## EXERCISE PROMPT
Please restate all of the records word for word, setting the pictures aside.

= Beginning of Section =

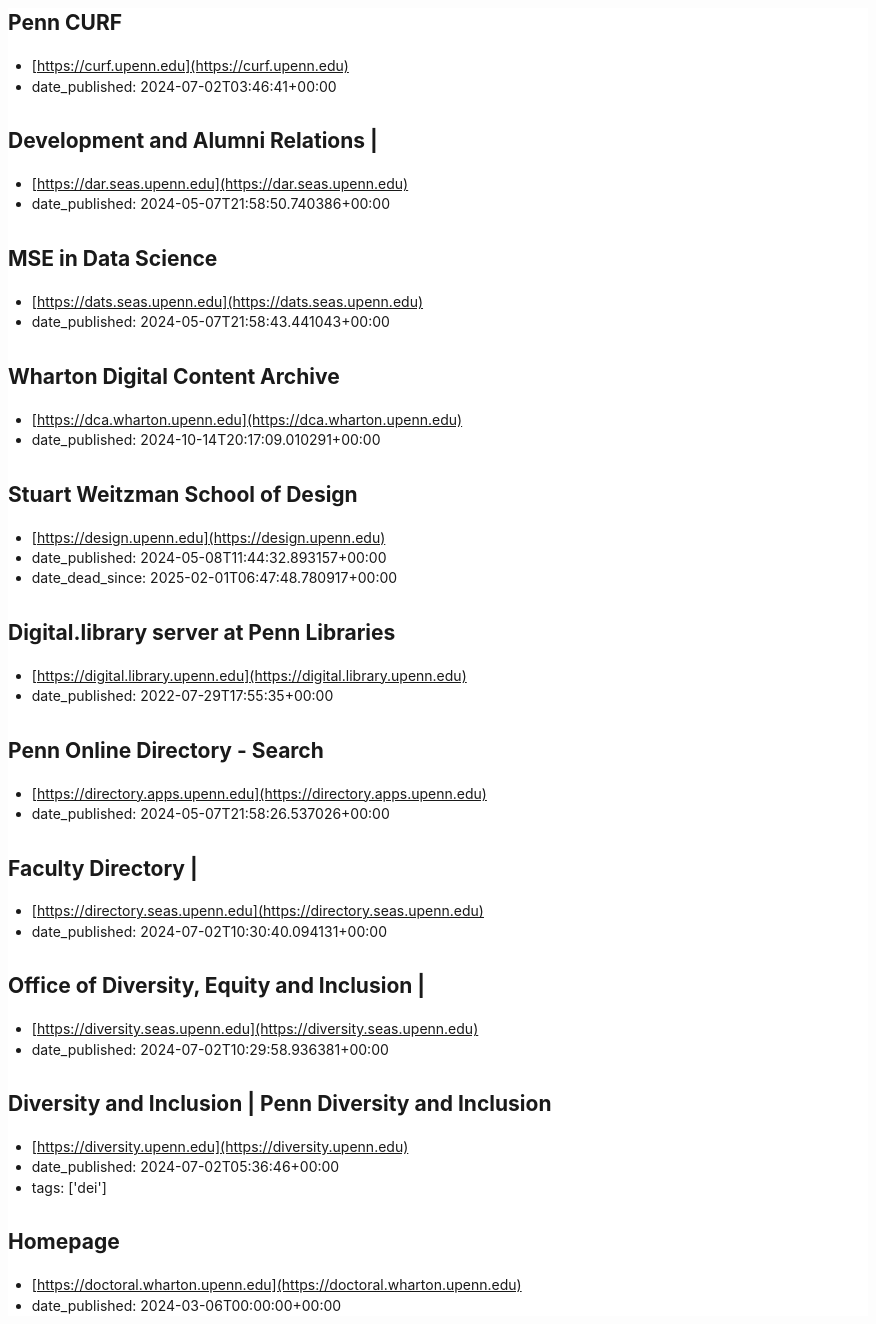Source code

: ## Penn CURF
 - [https://curf.upenn.edu](https://curf.upenn.edu)
 - date_published: 2024-07-02T03:46:41+00:00

 ## Development and Alumni Relations |
 - [https://dar.seas.upenn.edu](https://dar.seas.upenn.edu)
 - date_published: 2024-05-07T21:58:50.740386+00:00

 ## MSE in Data Science
 - [https://dats.seas.upenn.edu](https://dats.seas.upenn.edu)
 - date_published: 2024-05-07T21:58:43.441043+00:00

 ## Wharton Digital Content Archive
 - [https://dca.wharton.upenn.edu](https://dca.wharton.upenn.edu)
 - date_published: 2024-10-14T20:17:09.010291+00:00

 ## Stuart Weitzman School of Design
 - [https://design.upenn.edu](https://design.upenn.edu)
 - date_published: 2024-05-08T11:44:32.893157+00:00
 - date_dead_since: 2025-02-01T06:47:48.780917+00:00

 ## Digital.library server at Penn Libraries
 - [https://digital.library.upenn.edu](https://digital.library.upenn.edu)
 - date_published: 2022-07-29T17:55:35+00:00

 ## Penn Online Directory - Search
 - [https://directory.apps.upenn.edu](https://directory.apps.upenn.edu)
 - date_published: 2024-05-07T21:58:26.537026+00:00

 ## Faculty Directory |
 - [https://directory.seas.upenn.edu](https://directory.seas.upenn.edu)
 - date_published: 2024-07-02T10:30:40.094131+00:00

 ## Office of Diversity, Equity and Inclusion |
 - [https://diversity.seas.upenn.edu](https://diversity.seas.upenn.edu)
 - date_published: 2024-07-02T10:29:58.936381+00:00

 ## Diversity and Inclusion | Penn Diversity and Inclusion
 - [https://diversity.upenn.edu](https://diversity.upenn.edu)
 - date_published: 2024-07-02T05:36:46+00:00
 - tags: ['dei']

 ## Homepage
 - [https://doctoral.wharton.upenn.edu](https://doctoral.wharton.upenn.edu)
 - date_published: 2024-03-06T00:00:00+00:00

= End of Section =

## RESULT FOR THIS EXERCISE
Source code

: ## Penn CURF
 - [https://curf.upenn.edu](https://curf.upenn.edu)
 - date_published: 2024-07-02T03:46:41+00:00

 ## Development and Alumni Relations |
 - [https://dar.seas.upenn.edu](https://dar.seas.upenn.edu)
 - date_published: 2024-05-07T21:58:50.740386+00:00

 ## MSE in Data Science
 - [https://dats.seas.upenn.edu](https://dats.seas.upenn.edu)
 - date_published: 2024-05-07T21:58:43.441043+00:00

 ## Wharton Digital Content Archive
 - [https://dca.wharton.upenn.edu](https://dca.wharton.upenn.edu)
 - date_published: 2024-10-14T20:17:09.010291+00:00

 ## Stuart Weitzman School of Design
 - [https://design.upenn.edu](https://design.upenn.edu)
 - date_published: 2024-05-08T11:44:32.893157+00:00
 - date_dead_since: 2025-02-01T06:47:48.780917+00:00

 ## Digital.library server at Penn Libraries
 - [https://digital.library.upenn.edu](https://digital.library.upenn.edu)
 - date_published: 2022-07-29T17:55:35+00:00

 ## Penn Online Directory - Search
 - [https://directory.apps.upenn.edu](https://directory.apps.upenn.edu)
 - date_published: 2024-05-07T21:58:26.537026+00:00

 ## Faculty Directory |
 - [https://directory.seas.upenn.edu](https://directory.seas.upenn.edu)
 - date_published: 2024-07-02T10:30:40.094131+00:00

 ## Office of Diversity, Equity and Inclusion |
 - [https://diversity.seas.upenn.edu](https://diversity.seas.upenn.edu)
 - date_published: 2024-07-02T10:29:58.936381+00:00

 ## Diversity and Inclusion | Penn Diversity and Inclusion
 - [https://diversity.upenn.edu](https://diversity.upenn.edu)
 - date_published: 2024-07-02T05:36:46+00:00
 - tags: ['dei']

 ## Homepage
 - [https://doctoral.wharton.upenn.edu](https://doctoral.wharton.upenn.edu)
 - date_published: 2024-03-06T00:00:00+00:00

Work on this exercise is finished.